19 janeiro 2008

AGRURAS DE CASAR

Anna Veronica Mautner

Se é mesmo verdade que hoje se casa cada vez mais tarde, há também quem diga que se casa cada vez mais cedo. É possível que as duas afirmações sejam verdadeiras.
Permito-me uma digressão sobre as dificuldades atuais em realizar o sonho, que quase todo mundo tem, do tal casamento para toda a vida. Eu me pergunto: como é possível casar cedo se saímos cada vez mais tarde da adolescência?
Casar tarde não é problema; ser adolescente solteiro é. A vida noturna, que é quando ocorre o encontro com parceiros, vai ficando violenta e se soma à liberdade sexual, que traz novos riscos. Lembremos uma velha frase que diz: quem casa quer casa.
Se os jovens têm cada vez menos dinheiro para montar uma casa, justamente por serem muito jovens, o que fazer? Há não muitos anos, quando os jovens queriam casar e não tinham como, eles moravam com a família até conseguir montar o próprio lar.
Hoje, morar com a família é o que um casal menos quer - e tampouco o querem os pais. Os estilos de vida diferem hoje muito mais do que antes.

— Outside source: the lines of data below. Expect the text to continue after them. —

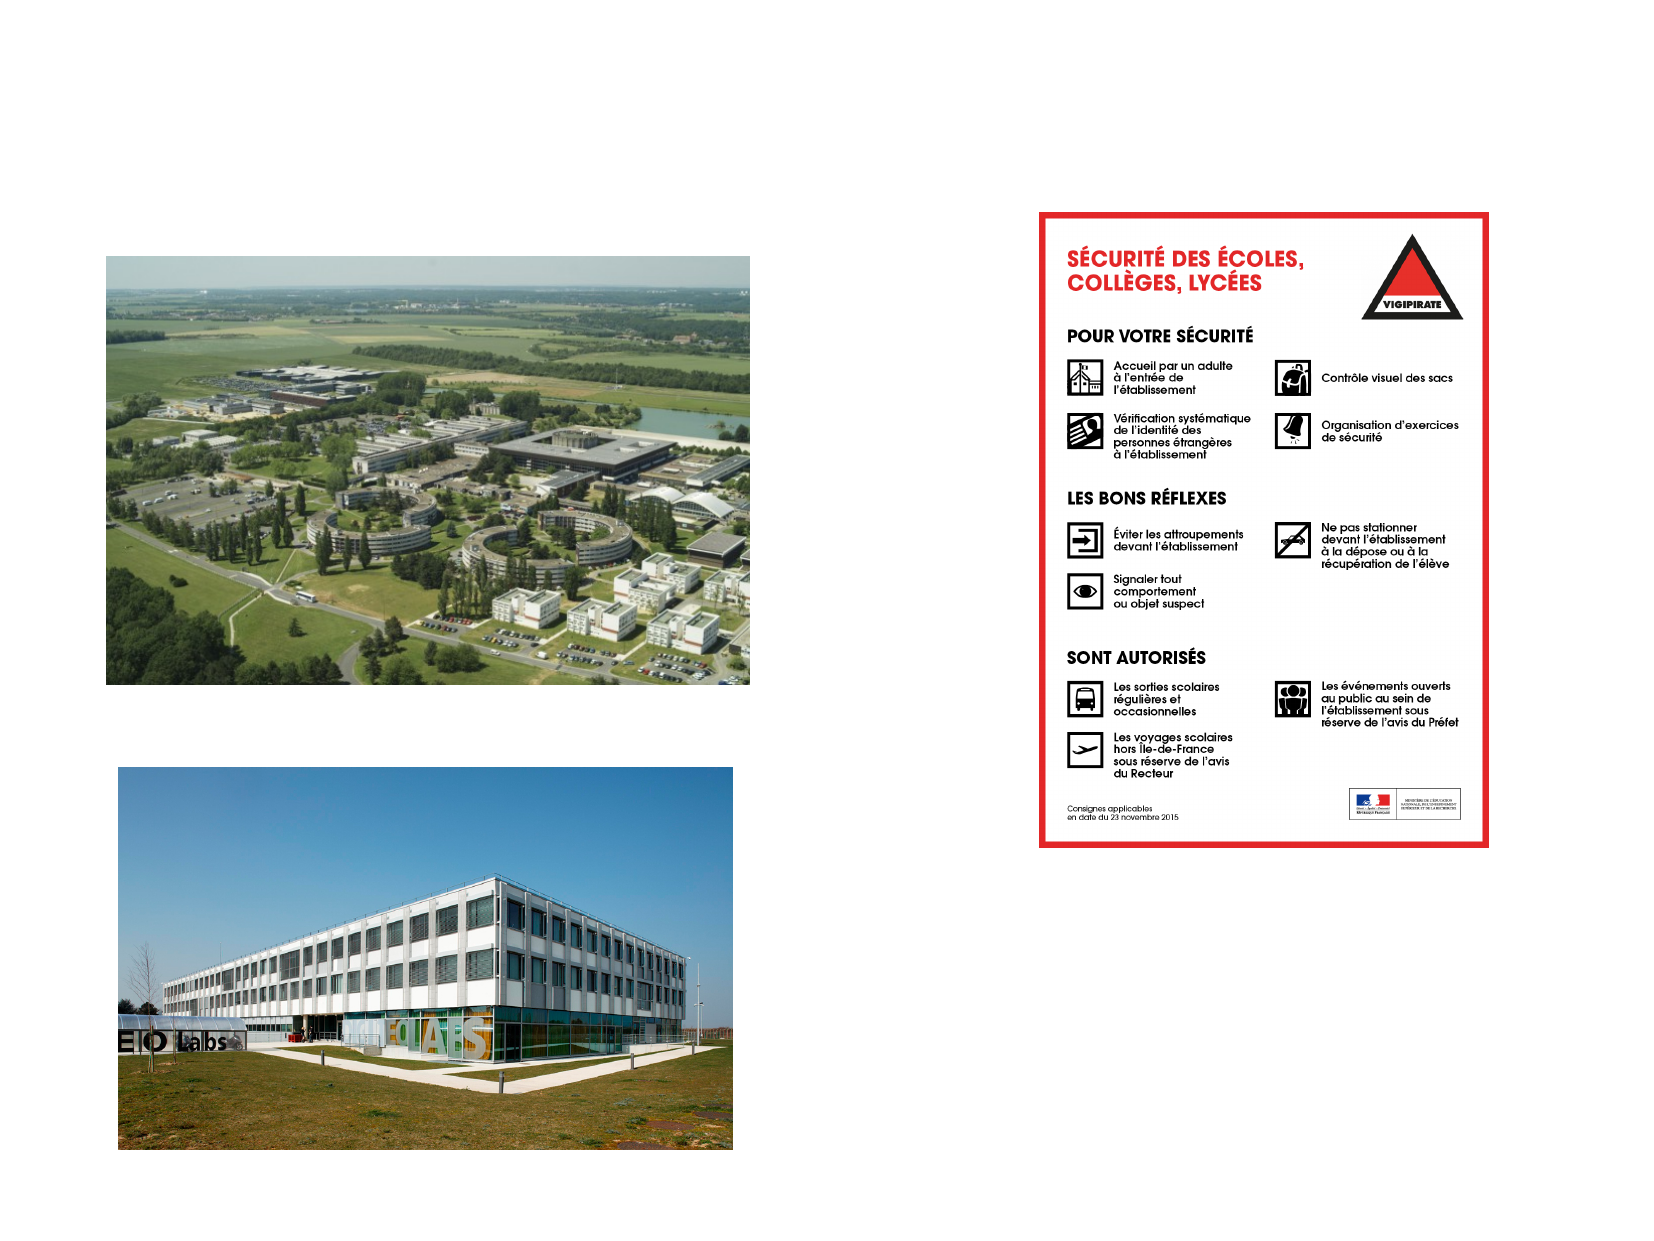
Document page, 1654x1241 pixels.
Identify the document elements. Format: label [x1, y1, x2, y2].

picture [1039, 212, 1489, 848]
picture [106, 256, 750, 686]
picture [118, 767, 733, 1150]
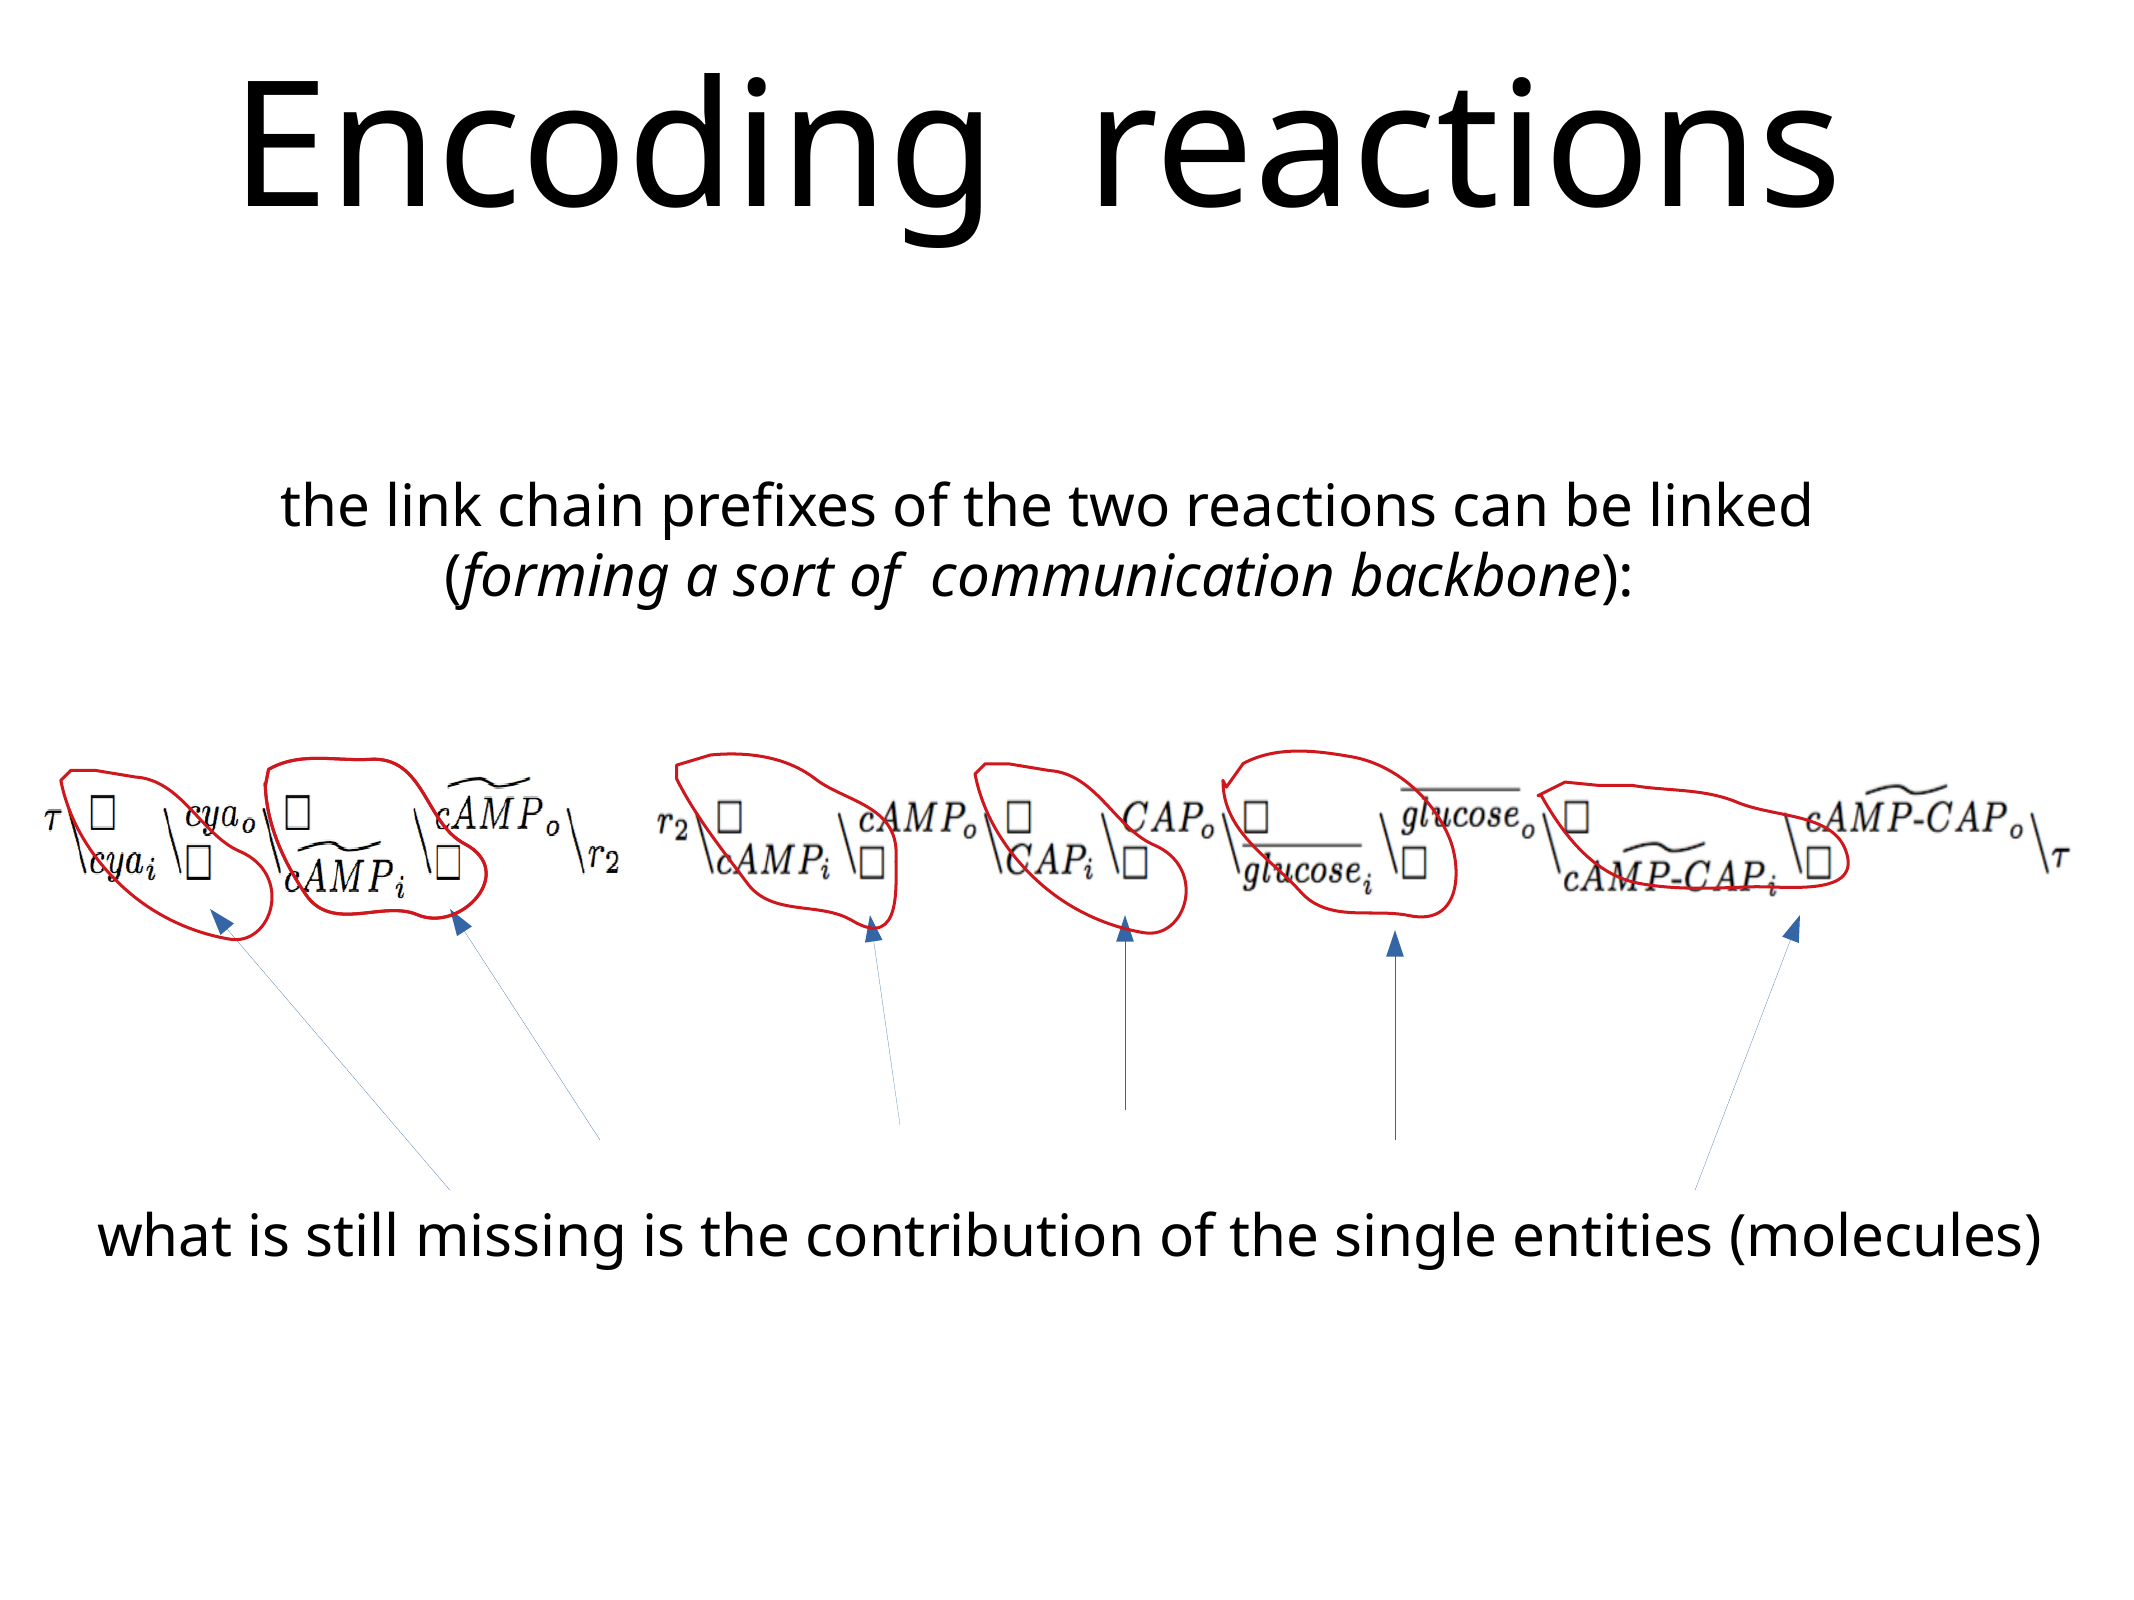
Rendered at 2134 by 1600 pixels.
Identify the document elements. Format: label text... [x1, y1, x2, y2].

picture [789, 761, 1392, 916]
picture [1226, 761, 1454, 915]
text_box what is still missing is the contribution of the single entities (molecules) [89, 1190, 2065, 1276]
picture [405, 761, 834, 916]
picture [63, 772, 270, 909]
picture [1376, 761, 2111, 916]
picture [977, 766, 1184, 916]
text_box the link chain prefixes of the two reactions can be linked (forming a sort of communication backbone): [273, 460, 1822, 686]
picture [679, 761, 894, 916]
picture [267, 767, 484, 909]
picture [12, 767, 317, 909]
title Encoding reactions [84, 23, 1991, 424]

Alavancar o orçamento dos casais é um hábito que sempre existiu, só que não era confortável. Hoje a alavanca se tornou muito agradável: estando cada um na sua casa, não se atrapalham. Assim, o tempo da dependência se alonga. Na ausência de proteção da geração anterior, resta o casamento tardio - depois que um pé-de-meia foi feito ou que o par atinge estabilidade profissional.
Isso não ocorre com os adolescentes nem com os adultos jovens. Um casal de classe média que deseja se instalar, por mais modestamente que seja, precisa dispor de uma pequena fortuna. Fogão, geladeira e televisão não fazem mais um lar. Precisa-se de som, máquina de lavar louça, computador, impressora, telefone, TV a cabo, DVD e um carrinho que seja, além do enxoval e dos móveis.
Poderão alguns argumentar que muito disso se ganha de presente de casamento. Acontece que cada maquineta exige manutenção e eventual substituição. Além disso, há seguros a pagar, inclusive o de saúde. Com ajuda das famílias, pode-se casar cedo ou tarde. Sem ela, o começo é bem difícil, mas tem sua vantagem: lutar juntos sedimenta a relação.
Depois desse mergulho na realidade, sou levada a me indagar sobre as conseqüências dessa dependência sem data para terminar. Creio que afeta a ligação do casal, pois faltam espaço e liberdade para sonhar juntos. Um bom casamento tem a ver com fazer projetos comuns. Se eles não têm como sonhar com os fins de semana que poderão ter, com as viagens que farão, com a escola e o futuro resta para sonhar juntos?
Sem plano e sem sonho, um casal continua solteiro, namorando. São muitos os casais que vivem de forma nuclear, mas sob tutela. Como vimos, isso também acontecia antigamente -só que, morando num quarto na casa da família, sonhavam em ter um teto próprio. Aí a pressão era forte para sair de lá. Os casais que vivem na interface entre autonomia e dependência perdem a liberdade de criar um jeito próprio de existir, de fazer escolhas de prioridades, como "viajar antes de ter filhos ou ter filhos antes de viajar". Sempre existe alguém com autoridade de provedor para palpitar.
A família nuclear vive uma crise, mas continua sendo o microcosmo mais forte da sociedade. Enquanto outras instituições tremem, os casamentos - mesmo os prematuros - vão adiante, firmes e fortes, como base de formação psicológica da sociedade por vir que será a de seus filhos.